This week's post comes to you from Andy Moore's beloved South Land. I am attending a conference in Mobile, Alabama, where the red beans and rice are delicious and the city's planning and development patterns are hindering my preparations for the Madison Marathon on May 24.
One of the first things I loved about Madison when I moved there more than 20 years ago is that, no matter where you were, you could step out your door and quickly find a pedestrian path of some kind.
Here in Mobile, I have not been able to find any bike or pedestrian paths. The sidewalks end and pick up again for no discernable reason. Tree branches cover many of the sidewalks that do exist, forcing pedestrians out into the streets.
Yesterday I found myself running several miles along railroad tracks where some of the gravel patches were as hard as concrete and others were the equivalent of a child's sandbox. My knees and ankles will "thank" me later.
I'm not suggesting that cities should be designed and governed for marathon runners' comfort and convenience. But when it is hard to walk from place to place that is often a sign that developers and advertisers have undue sway over the decision making process.
And as I duck tree branches on the sidewalks in Mobile, I find myself wondering if this is what Nancy Mistele had in mind for Madison when she complained about Kathleen Falk's focus on land use.
Much ado about beer
In these times of economic hardship, Wisconsin State Assembly Rep. Terese Berceau (D-Madison) and other Wisconsin legislators are proposing to increase the state's beer tax a whopping three cents per can.
Our beer tax is the third-lowest in the nation and hasn't been increased since 1969.
The Wisconsin Tavern League has responded with the kind of lazy, unfounded economic argument we have come to expect whenever the topic is taxes: A small hike in the beer tax will lead to people being tossed out of work.
"It will eventually cost jobs," Tavern League spokesperson Pete Madland told WISC-TV. "Any type of tax increase like this will do that."
Whose jobs? How? Why? Madland doesn't say and WISC-TV apparently didn't ask.
I guess it was decided long ago that whenever you talk about tax increases you can make any economic claim you want and it will go unchallenged.
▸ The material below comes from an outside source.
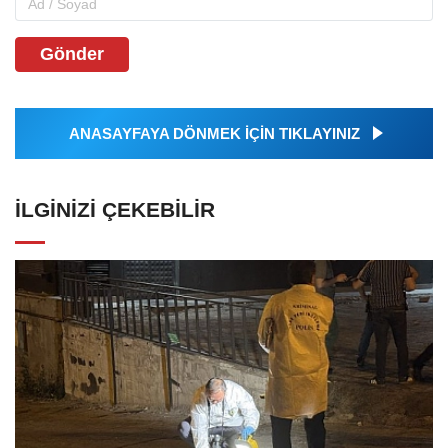
Gönder
ANASAYFAYA DÖNMEK İÇİN TIKLAYINIZ
İLGINIZI ÇEKEBILIR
For another case in point, WISC-TV tells us "the president of Capital Brewery in Middleton" says if the beer tax increase passes it "will be passed on straight to the consumer."
Does that mean the $6 bottle of beer at Miller Park will cost $6.03 if the beer tax increase goes through? Of course not, because the world doesn't work this way. Businesses charge customers as much as they think they will pay. But when beer goes up to $7 at Miller Park, the higher beer tax will be blamed and reporters will repeat this assertion as though it makes sense.
I demand a recount
I've never been able to figure out Newsmax magazine.
Quite possibly the most bizarre right-wing publication not published by the Rev. Sun Myung Moon, the magazine and its website have odd fixations with the everyday comings and goings of Rush Limbaugh, Ann Coulter and Sean Hannity. Throughout the presidential election, Newsmax was a one-stop-shop for news about Barack Obama's birth certificate.
Somehow or other, Newsmax has put Madison at number two on its list of "Most Uniquely American Cities & Towns." We are second only to Wichita, Kansas (!).
Maybe Madison appears on so many of these lists that word has gotten out that you have to include us no matter what the subject.
I was somewhat relieved to find that Madison got its lowest marks for "wholesomeness" and "devotion to religion." The other criteria Newsmax used included hospitality, family friendliness, business friendliness, culture, community activities, scenic beauty and education.
Disappearing ink
The nation is trending away from reading newspapers and advertising in them. You might have read about this in a newspaper somewhere.
Ever since The Capital Times went from being a daily newspaper to an online news site and weekly Wisconsin State Journal insert, observers have placed the paper among national newspaper crisis's casualties.
While the Cap Times tries hard to dispute this, its most visible representative, columnist and gadfly John Nichols, has written an article about the crisis with former UW journalism professor Bob McChesney that is getting a lot of attention.
Nichols and McChesney's Nation magazine piece focuses on the reasons newspapers are vital to democracy and makes a case for government and taxpayer intervention to keep them alive. (Good luck with that.)
Meanwhile, the cover story of last week's Cap Times insert was about how UW students are still flocking to UW-Madison's journalism school even though the news industry has lost some 15,000 jobs in the last 18 months.